How much then do we truly want to move on and live with passion? Are we humble enough to submit to the medicine and to let it show us the depths of our own cultural, social, and familial programming? This is the most difficult and most commonly overlooked work that most of our participants face: It is our responsibility to live better lives; we are responsible for our decisions, our health, our happiness, and our path in life.
Participants come to the sacred medicines seeking fulfillment, but we don’t meet a lot of people who are passionately seeking a life mission that gives purpose to their daily lives. Happiness is mentioned as something that comes and goes depending on external conditions; possessions, relationships, money, travel, etc. It is very rarely spoken of as an undercurrent of joy that is available when we free ourselves from deeply ingrained contradictions.
In the professional arena, most ceremony participants do something in their daily lives to pay the bills, and most are not doing what they love. They fear not being able to sustain a level of comfort that they’ve become accustomed to, and not having an acceptable response to the ubiquitous question ‘What do you do’? Are they ready to step into mission and passion in the professional realm? That’s a leap of faith that requires allowing the heart to lead the mind. When the heart leads the mind in all aspects of life, we are walking a conscious path.
Romantically, ECA retreat participants have sometimes committed to someone who they know they shouldn’t be with. Socially, they spend time engaging in groups and activities that are not enriching, that do not inspire them, and that lead them to subtle or overt forms of self-abuse. Within their families, communication has broken down and in some cases, masks are being worn to sustain habitual connections that are unhealthy.

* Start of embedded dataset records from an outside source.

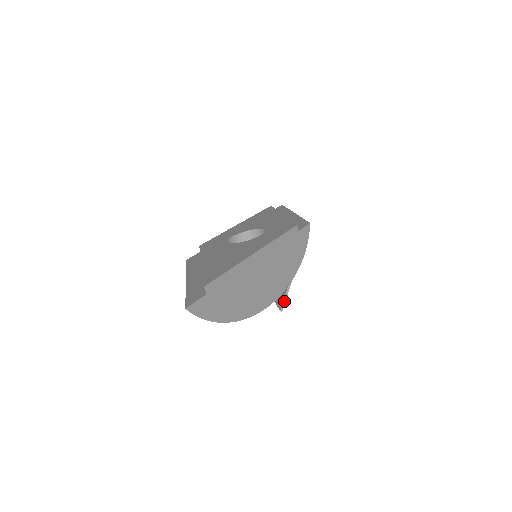
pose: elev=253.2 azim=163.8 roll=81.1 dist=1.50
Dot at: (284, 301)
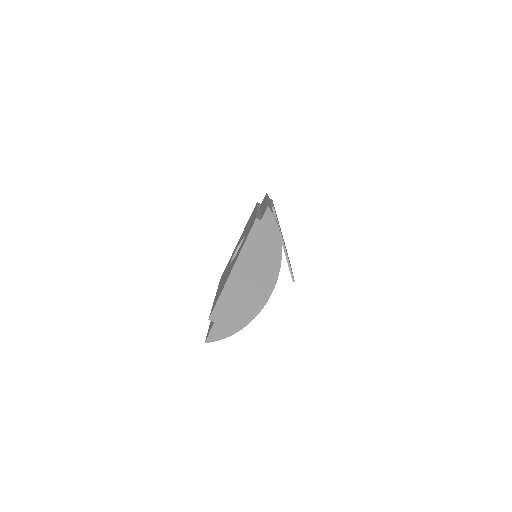
Dot at: (291, 273)
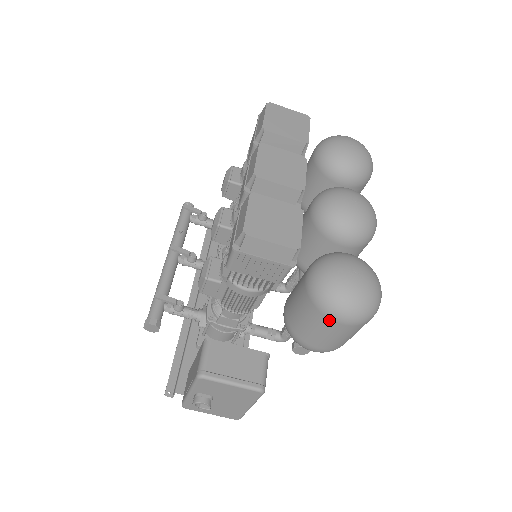
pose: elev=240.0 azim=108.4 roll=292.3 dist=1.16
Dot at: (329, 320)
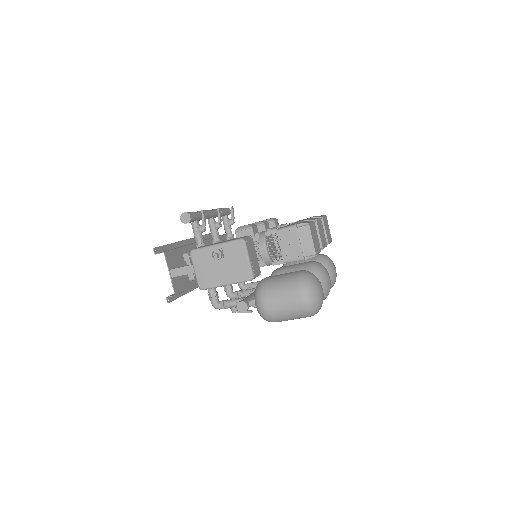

If we want the medicines to lead us to sustained joy, we need to be open to rewriting the script and to putting ourselves in service of all of our relations so that our actions, thoughts, and words are harmonized with our values. When we come to the medicines, we need to be open to change.
We want to be connected, but we don’t seek silence to be able to hear and feel the pulses of our living relations all around us. We live intellectually, not intuitively. We project when we should be receiving. This need to have opinions and to project ourselves onto the screen of the world comes from deep-seeded insecurities and fears. When we ask Ayahuasca to help us connect to others, what we are really asking for is to be able to sit silently, give thanks for the beauty and blessing of life, and to be humble enough to know that we don’t know much.
Ask for humility so that you can say thank you to the water, earth, air, and fire that sustain all of life. Be grateful to your ancestors and know that your life was made possible by them. Then, when you’ve recognized that you’re surrounded by and comprised of the elements that make up all life and all life that came before you, you will feel connected. But ask for vulnerability, humility, gratitude, and the ability to tolerate silence and stillness. Ask for guidance for your heart so that you can walk a good path that honors what’s true for you and all of your relations.